The DNA of 15,000 people with ALS needed for Project MinE will come not only from the Netherlands, but also from other countries around the world. Thanks to the cooperative relationship between the Netherlands ALS Center and other leading ALS centers throughout Europe, via the European Network for the Cure for ALS (ENCALS), and beyond, Project MinE can be quickly set up and rolled out further.
The Netherlands ALS Center is located in the University Medical Center (UMC) Utrecht. The goals of the ALS Center are to optimize and accelerate the diagnosis of ALS, to improve the quality of care and treatment that ALS patients receive, and to initiate, encourage, and facilitate research into the cause and a possible cure for ALS. The center is headed by Professor Leonard van den Berg and works closely with several ALS centers throughout Europe and the rest of the world.

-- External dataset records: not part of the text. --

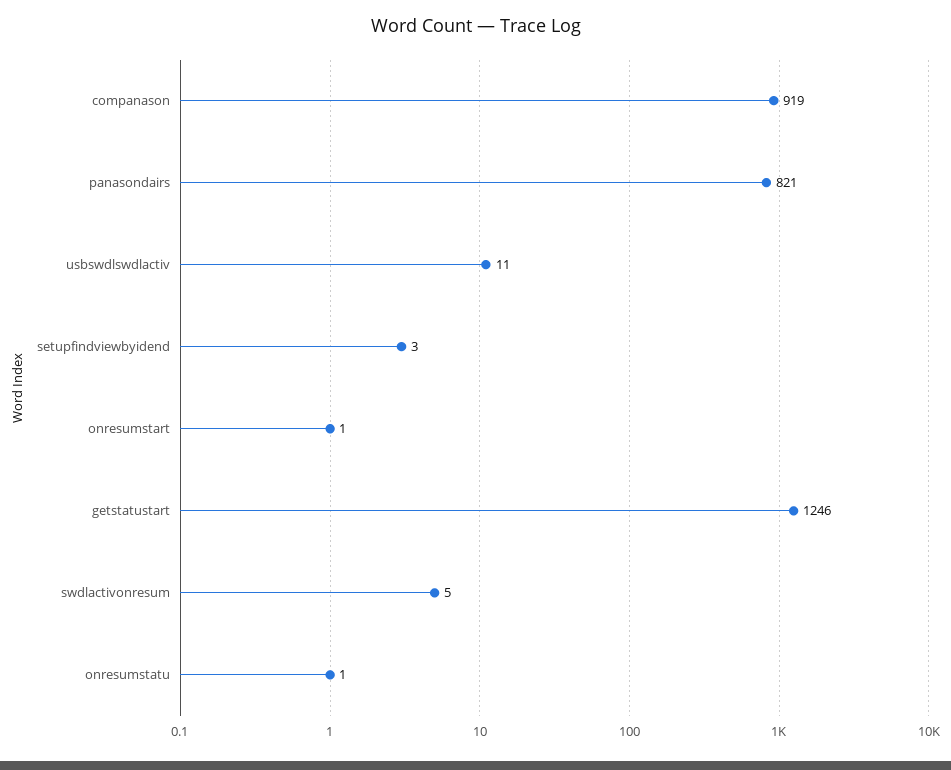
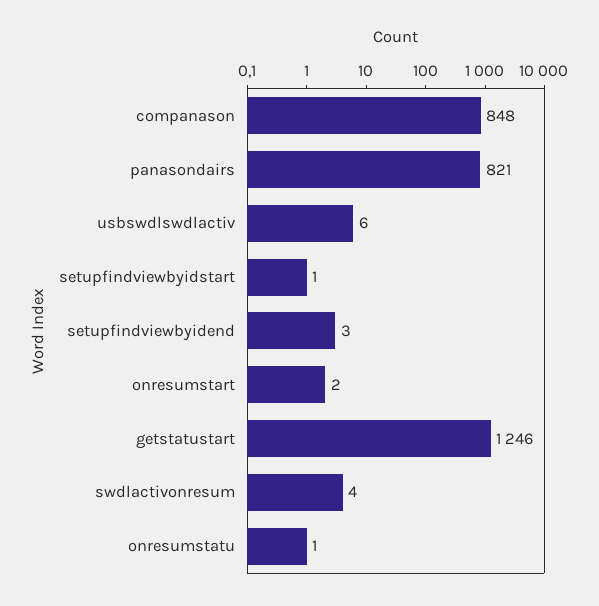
companason: 919 -> 848
usbswdlswdlactiv: 11 -> 6
onresumstart: 1 -> 2
swdlactivonresum: 5 -> 4
setupfindviewbyidstart: none -> 1

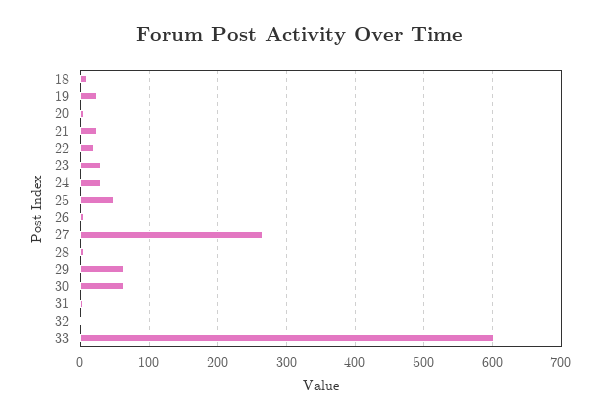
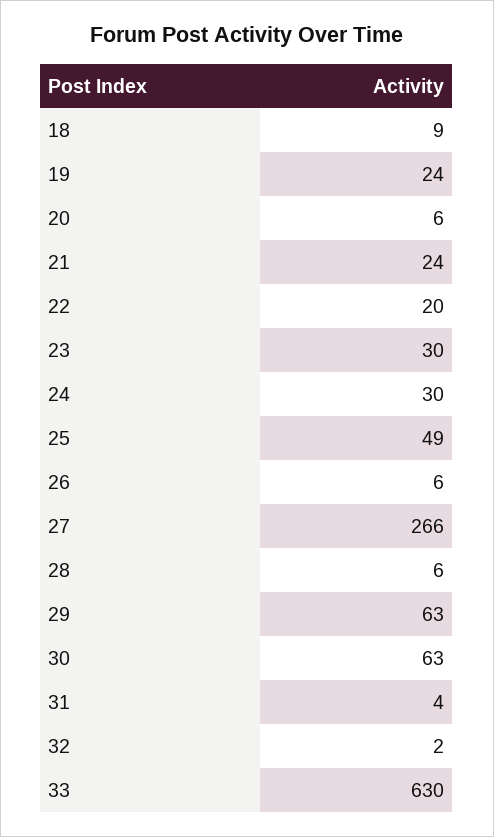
33: 600 -> 630

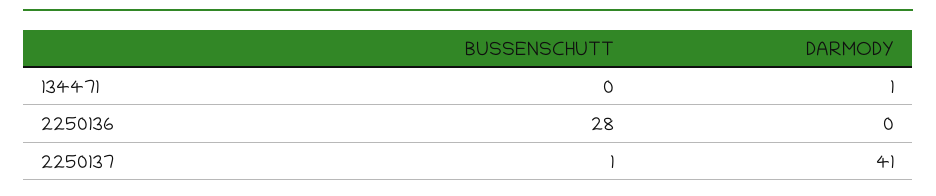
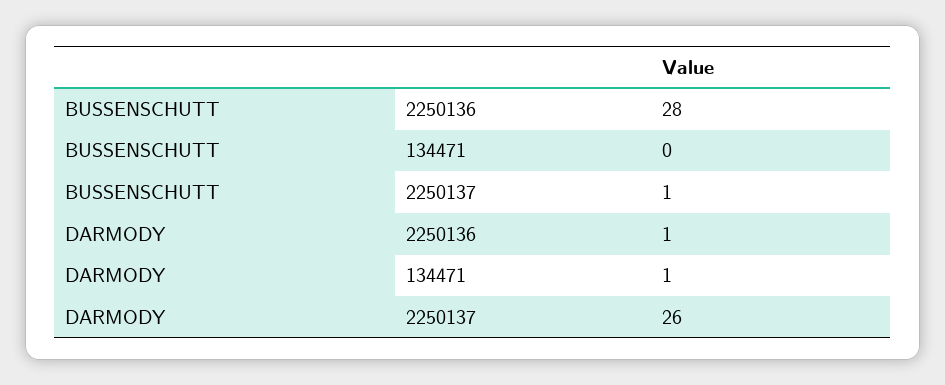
DARMODY, 2250136: 0 -> 1
DARMODY, 2250137: 41 -> 26

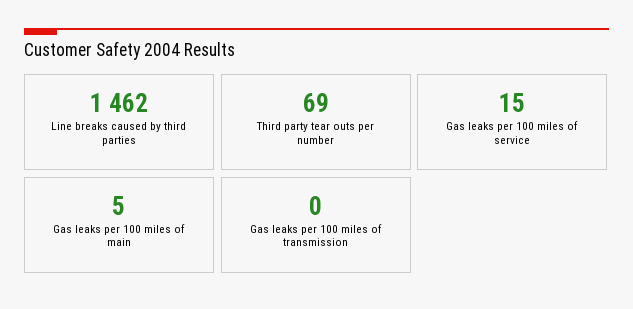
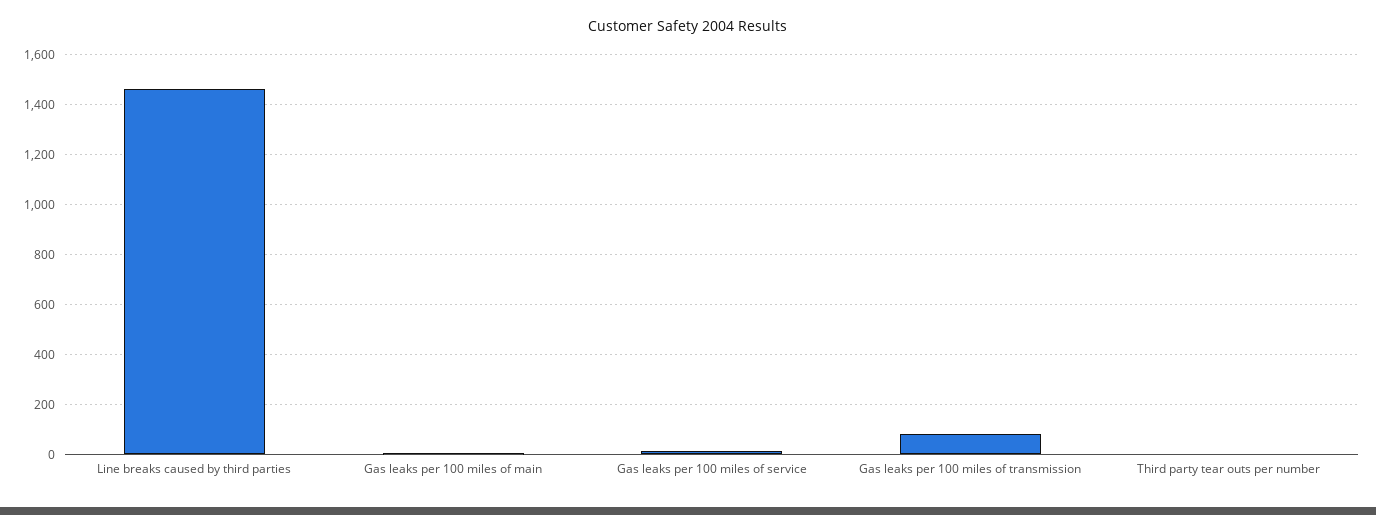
Third party tear outs per number: 69 -> 0
Gas leaks per 100 miles of transmission: 0 -> 75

The mission of the ALS Foundation of the Netherlands is to contribute to discovering the cause and eventually a cure for ALS in the future, while helping to make the lives of ALS patients more bearable now. It executes on this mission by organizing and coordinating fundraising campaigns, and facilitating the flow of funds in order to expand ALS treatment and research, most notably by the Netherlands ALS Center. The foundation bears the hallmark of the Central Fundraising Bureau (Centraal Bureau Fondsenwerving) and is officially registered with the Dutch Tax Authority (Belastingdienst) as an organization that serves the public good (Algemeen Nut Beogende Instelling).
For the research undertaken by Project MinE, genetic material obtained from blood samples of both people with ALS and control subjects will be used. If you are a resident of the Netherlands, your genetic material is also very welcome for several studies being undertaken by the Netherlands ALS Center, including the PAN research. If you’re interested, you can register directly via the following website: www.alsonderzoek.nl. Outside of the Netherlands, we recommend that you contact your doctor or local ALS center on how to participate in local ALS research. If your local ALS organization has not yet joined Project MinE, encourage them to get in touch with the Netherlands ALS Center.
For this study, genetic material from both people with ALS and control subjects will be used. In order to guarantee the quality of the comparative analysis, the control subjects must meet certain criteria. For this reason, it is not possible for control subjects to register themselves for the study.
For this study, genetic material from both people with ALS and control subjects will be used. Control subjects need to conform to specific requirements. A Standard Operating Procedure has been defined for this and can be found here.
Along with genetic material, some minimal clinical data needs to be collected for each individual in Project MinE. This core clinical dataset has been defined for Project MinE and guidelines can be found here. This includes the Edinburgh Cognitive and Behavioural ALS Screen (ECAS).
In addition, each individual can be asked to fill in a questionnaire about life style and environmental factors (form for patients/controls, form for examiners), for international collaborative research into risk factors for ALS.
As part of the European FP7-funded EuroMOTOR and the JPND-funded SOPHIA project, SOPs for neuropathology and blood & urine sample collection have also been developed.